Wednesday, December 28, 2011

Christmas is God’s answer to the slavery of self-salvation

I hope and pray that today is a day of restful reorientation for those of you who are being crushed under the weight of trying to make it on your own.
For those who feel the acute pressure of thinking you have to change your spouse if you’re going to be happy, you have to be on top of everything if you’re going to make it, you have to infallibly protect your kids if they’re going to turn out OK, you have to control what others think about you if you’re going to feel important, you have to be the best if your life is going to count, you have to be successful if you’re ever going to satisfy the deep desire for parental approval, and so on and so forth…Christmas is for you.

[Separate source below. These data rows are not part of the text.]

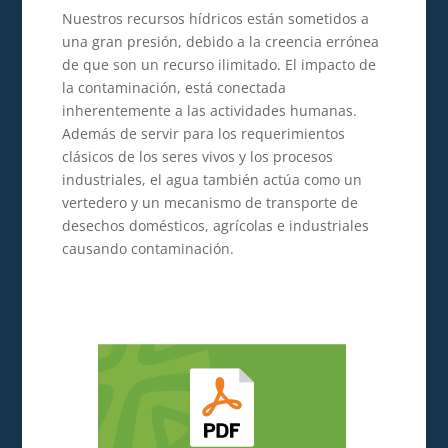
Nuestros recursos hídricos están sometidos a
una gran presión, debido a la creencia errónea
de que son un recurso ilimitado. El impacto de
la contaminación, está conectada
inherentemente a las actividades humanas.
Además de servir para los requerimientos
clásicos de los seres vivos y los procesos
industriales, el agua también actúa como un
vertedero y un mecanismo de transporte de
desechos domésticos, agrícolas e industriales
causando contaminación.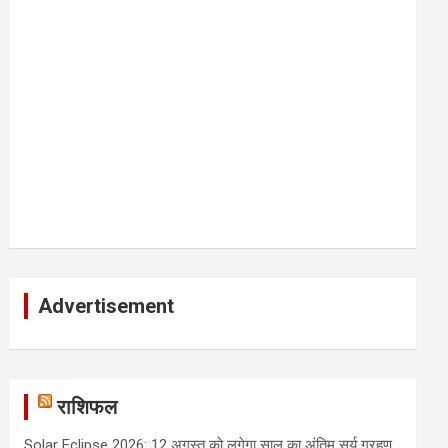
Advertisement
राशिफल
Solar Eclipse 2026: 12 अगस्त को लगेगा साल का अंतिम सूर्य ग्रहण,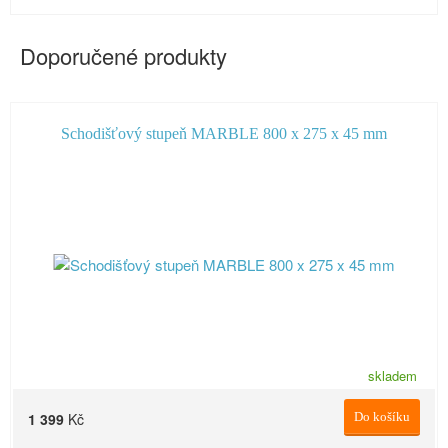
Doporučené produkty
Schodišťový stupeň MARBLE 800 x 275 x 45 mm
skladem
1 399
Kč
Do košíku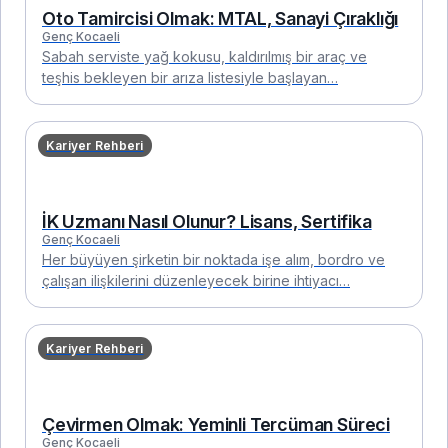
Oto Tamircisi Olmak: MTAL, Sanayi Çıraklığı
Genç Kocaeli
Sabah serviste yağ kokusu, kaldırılmış bir araç ve
teşhis bekleyen bir arıza listesiyle başlayan…
Kariyer Rehberi
İK Uzmanı Nasıl Olunur? Lisans, Sertifika
Genç Kocaeli
Her büyüyen şirketin bir noktada işe alım, bordro ve
çalışan ilişkilerini düzenleyecek birine ihtiyacı…
Kariyer Rehberi
Çevirmen Olmak: Yeminli Tercüman Süreci
Genç Kocaeli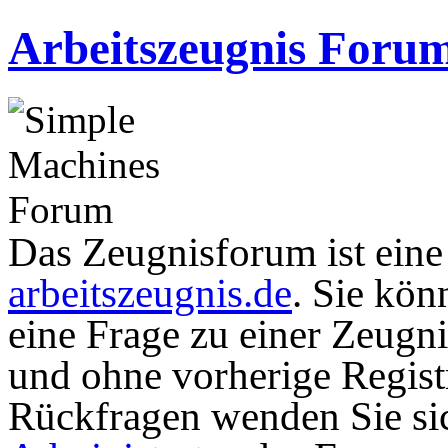
Arbeitszeugnis Foru
Das Zeugnisforum ist eine I
arbeitszeugnis.de
. Sie kön
eine Frage zu einer Zeugni
und ohne vorherige Registr
Rückfragen wenden Sie sic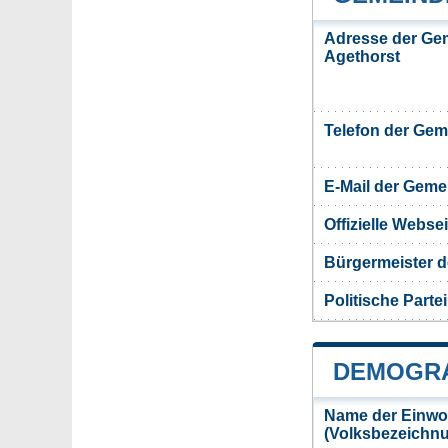
Adresse der Ge
Agethorst
Telefon der Ge
E-Mail der Gem
Offizielle Webs
Bürgermeister 
Politische Partei
DEMOGRA
Name der Einwo
(Volksbezeichn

The Incarnation frees us from what Paul Zahl calls “the law of capability”—the law, he says, “that judges us wanting if we are not capable, if we cannot handle it all, if we are not competent to balance our diverse commitments without a slip.” Because of Christmas, we are now endowed with the strength to admit that we can’t make it on our own–that we’re weak and needy and restless. Since our identity is now anchored in Jesus’ strength, our weaknesses don’t threaten our sense of worth and significance–our security. We’re now free to admit our faults and failures without feeling like our flesh is being ripped off our bones.

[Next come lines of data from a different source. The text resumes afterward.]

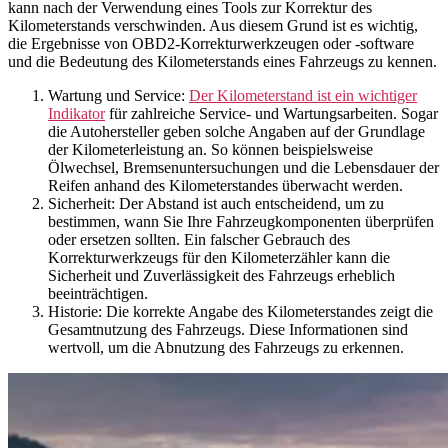
kann nach der Verwendung eines Tools zur Korrektur des
Kilometerstands verschwinden. Aus diesem Grund ist es wichtig,
die Ergebnisse von OBD2-Korrekturwerkzeugen oder -software
und die Bedeutung des Kilometerstands eines Fahrzeugs zu kennen.
Wartung und Service:
Der Kilometerstand ist ein wichtiger
Indikator
für zahlreiche Service- und Wartungsarbeiten. Sogar
die Autohersteller geben solche Angaben auf der Grundlage
der Kilometerleistung an. So können beispielsweise
Ölwechsel, Bremsenuntersuchungen und die Lebensdauer der
Reifen anhand des Kilometerstandes überwacht werden.
Sicherheit: Der Abstand ist auch entscheidend, um zu
bestimmen, wann Sie Ihre Fahrzeugkomponenten überprüfen
oder ersetzen sollten. Ein falscher Gebrauch des
Korrekturwerkzeugs für den Kilometerzähler kann die
Sicherheit und Zuverlässigkeit des Fahrzeugs erheblich
beeinträchtigen.
Historie: Die korrekte Angabe des Kilometerstandes zeigt die
Gesamtnutzung des Fahrzeugs. Diese Informationen sind
wertvoll, um die Abnutzung des Fahrzeugs zu erkennen.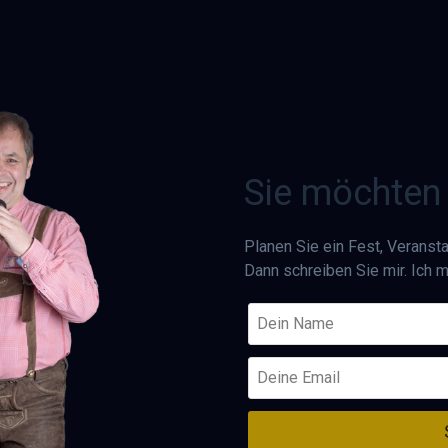
Sie möchten
Planen Sie ein Fest, Veranst
Dann schreiben Sie mir. Ich 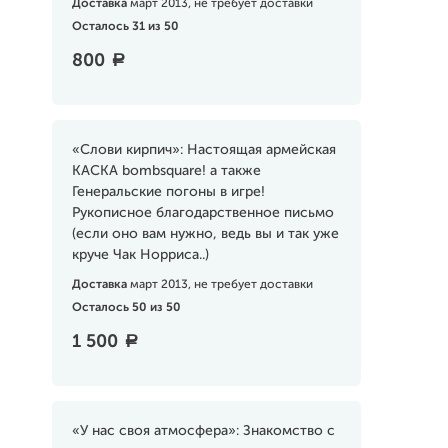
Доставка
март 2013, не требует доставки
Осталось 31 из 50
800
a
«Слови кирпич»: Настоящая армейская
КАСКА bombsquare! а также
Генеральские погоны в игре!
Рукописное благодарственное письмо
(если оно вам нужно, ведь вы и так уже
круче Чак Норриса..)
Доставка
март 2013, не требует доставки
Осталось 50 из 50
1 500
a
«У нас своя атмосфера»: Знакомство с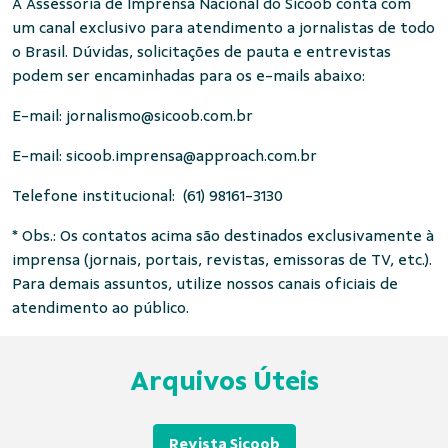
A Assessoria de Imprensa Nacional do Sicoob conta com
um canal exclusivo para atendimento a jornalistas de todo
o Brasil. Dúvidas, solicitações de pauta e entrevistas
podem ser encaminhadas para os e-mails abaixo:
E-mail:
jornalismo@sicoob.com.br
E-mail:
sicoob.imprensa@approach.com.br
Telefone institucional: (61) 98161-3130
* Obs.: Os contatos acima são destinados exclusivamente à
imprensa (jornais, portais, revistas, emissoras de TV, etc.).
Para demais assuntos, utilize nossos canais oficiais de
atendimento ao público.
Arquivos Úteis
Revista Sicoob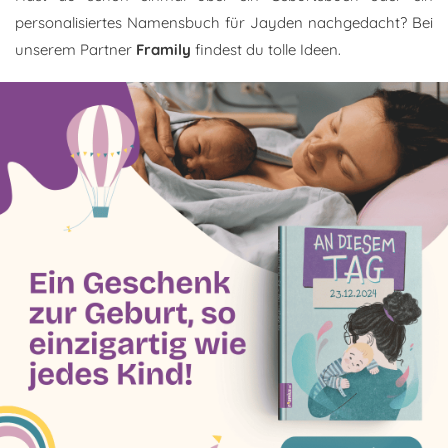
personalisiertes Namensbuch für Jayden nachgedacht? Bei
unserem Partner
Framily
findest du tolle Ideen.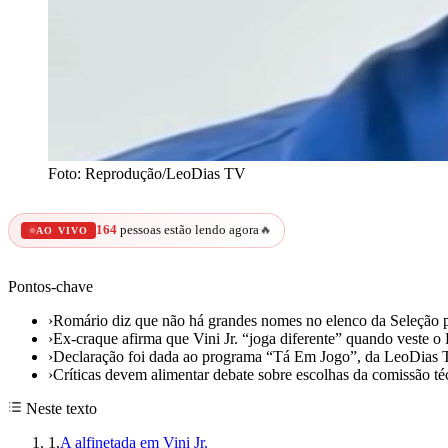
Foto: Reprodução/LeoDias TV
164
pessoas estão lendo agora
🔥
AO VIVO
Pontos-chave
›
Romário diz que não há grandes nomes no elenco da Seleção 
›
Ex-craque afirma que Vini Jr. “joga diferente” quando veste o
›
Declaração foi dada ao programa “Tá Em Jogo”, da LeoDias
›
Críticas devem alimentar debate sobre escolhas da comissão té
Neste texto
1
.
A alfinetada em Vini Jr.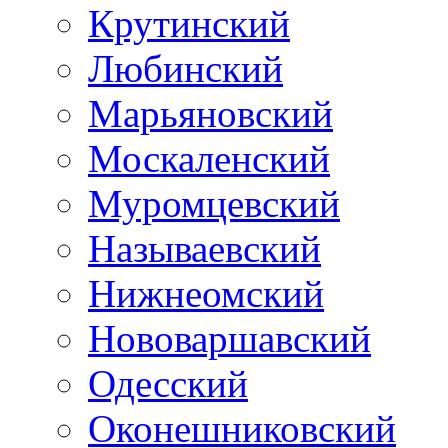
Крутинский
Любинский
Марьяновский
Москаленский
Муромцевский
Называевский
Нижнеомский
Нововаршавский
Одесский
Оконешниковский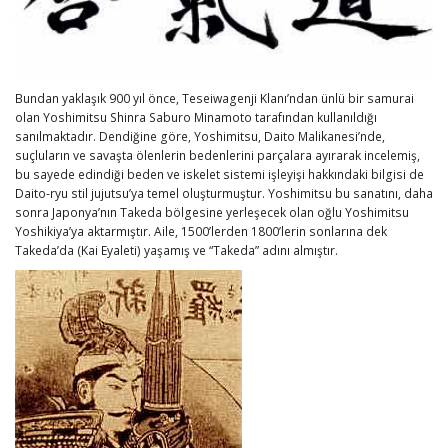
Bundan yaklaşık 900 yıl önce, Teseiwagenji Klanı’ndan ünlü bir samurai
olan Yoshimitsu Shinra Saburo Minamoto tarafından kullanıldığı
sanılmaktadır. Dendiğine göre, Yoshimitsu, Daito Malikanesi’nde,
suçluların ve savaşta ölenlerin bedenlerini parçalara ayırarak incelemiş,
bu sayede edindiği beden ve iskelet sistemi işleyişi hakkındaki bilgisi de
Daito-ryu stil jujutsu’ya temel oluşturmuştur. Yoshimitsu bu sanatını, daha
sonra Japonya’nın Takeda bölgesine yerleşecek olan oğlu Yoshimitsu
Yoshikiya’ya aktarmıştır. Aile, 1500’lerden 1800’lerin sonlarına dek
Takeda’da (Kai Eyaleti) yaşamış ve “Takeda” adını almıştır.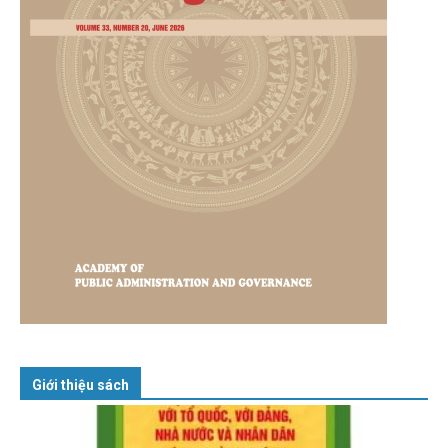
Giới thiệu sách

The Incarnation of Christ serves as a glorious reminder that God’s willingness to clean things up is infinitely bigger than our willingness to mess things up. The arrival of God Himself in the flesh sets us free from the pressure we feel to save ourselves from loneliness and lostness, despair and dejection.
In short, Christmas is God’s answer to the slavery of self-salvation.
Whether it’s by trying harder or giving up, being good or bad, pursuing wisdom or foolishness, sacrificially giving or selfishly taking, we suffer under the weight of looking to ourselves for life’s answer.
 Christmas celebrates the glorious truth that no matter how hard we try, we can’t do it. Apart from the Incarnation we are left to our own devices. But Jesus came to liberate us from the pressure of having to fix ourselves, find ourselves, and free ourselves. He came to rescue us from the slavish need to be right, rewarded, regarded, and respected. He came to relieve us of the burden we inherently feel to trust in ourselves in order “to get it done.” Because Jesus came to secure for us what we could never secure for ourselves, life ceases to be a tireless effort to establish ourselves, justify ourselves, validate ourselves.
Because of Christmas, we have nothing to prove or protect. We can stop pretending. We can take off our masks and be real. We hold the wining hand. We have nothing to lose.
The liberating power of Christmas frees us from trying to impress people, appease people, measure up for people, or prove ourselves to people. The Incarnation frees us from the burden of trying to control what other people think about us. It frees us from the miserable, unquenchable pursuit to make something of ourselves by using others.
The Incarnation is God’s shout: “You’re free!”
As Everything, he became nothing so that you–as nothing–could have everything.